#### SELECTED EXCERPT
During an intervention, a special interventionist can help you work with your husband and talk out the problem. You will be able to express how the alcoholism affects you, and with the interventionist’s help you may be able to get your husband to admit that he has a drinking problem.
3. Do what you can to protect your relationships with others
Be determined that your husband’s alcoholism won’t spoil your relationship with your children, your family, or your friends. You can still have a full, interesting, and good life even if you can’t learn how to help an alcoholic husband stop drinking. Don’t set your heart on reforming him, or helping him stop drinking. You may be unable to do so, not matter how hard you try.
4. Don’t tell him what to do about his drinking
In the “For Wives” chapter on how to help an alcoholic husband, it advises women never to tell their husbands to stop drinking or what to do about his drinking. If he sees you as a nag or killjoy, your chance of helping him may be zero. He will feel misunderstood and criticized, which won’t help him stop drinking.
5. Let your husband explain his life to people
Whenever possible, let him make his own excuses to his employer, coworkers, family members, neighbors, church community, etc. Don’t protect him, don’t lie to people to cover up his drinking problem. If you are serious about helping your husband with his alcoholism, you won’t lie to people who have a right to know where he is and what he is doing. Talk about this with him when he is sober and in good spirits.
Remember that there is a difference between learning how to help your husband deal with alcoholism, and falling into a codependent relationship.
6. Never be angry
I’m not sure about this tip on how to cope with an alcoholic husband, but I’m sharing it anyway! The Alcoholics Anonymous book says that the first principle of success is to never be angry with your husband for his drinking problem (disease). Even though he may become unbearable and you have to leave him temporarily, they advise you to go in peace, patience, and a good temper.
########
WHAT YOU SHOULD DO
Decide whether each statement below agrees with the advice on helping an alcoholic husband, answering yes or no and quoting the words of the text that decide it. 1. Wives are advised to tell their husbands to stop drinking. 2. The text suggests discussing the matter of his excuses with him when he is sober. 3. According to the Alcoholics Anonymous book, the first principle of success is to never be angry with the husband for his drinking problem.
#### DATASET EXCERPTS
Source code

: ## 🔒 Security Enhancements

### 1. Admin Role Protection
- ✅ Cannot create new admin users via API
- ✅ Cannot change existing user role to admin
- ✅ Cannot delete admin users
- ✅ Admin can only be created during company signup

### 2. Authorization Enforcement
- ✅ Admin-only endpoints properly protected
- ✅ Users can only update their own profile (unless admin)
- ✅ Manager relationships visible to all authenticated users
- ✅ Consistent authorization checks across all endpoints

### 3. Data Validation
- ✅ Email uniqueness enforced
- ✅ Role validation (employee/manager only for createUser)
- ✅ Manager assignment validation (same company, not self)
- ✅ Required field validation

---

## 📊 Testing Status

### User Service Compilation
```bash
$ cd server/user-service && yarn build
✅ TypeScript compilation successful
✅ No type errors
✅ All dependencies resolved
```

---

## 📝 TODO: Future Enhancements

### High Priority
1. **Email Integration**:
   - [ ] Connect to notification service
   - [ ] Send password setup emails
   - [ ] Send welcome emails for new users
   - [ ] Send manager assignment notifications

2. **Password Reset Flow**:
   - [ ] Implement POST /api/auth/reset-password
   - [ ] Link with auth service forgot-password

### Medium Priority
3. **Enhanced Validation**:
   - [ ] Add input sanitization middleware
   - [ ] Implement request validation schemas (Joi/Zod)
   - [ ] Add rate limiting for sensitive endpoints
########
RESULT OF THIS EXERCISE
1. No: "it advises women never to tell their husbands to stop drinking or what to do about his drinking."
2. Yes: "Talk about this with him when he is sober and in good spirits."
3. Yes: "The Alcoholics Anonymous book says that the first principle of success is to never be angry with your husband for his drinking problem (disease)."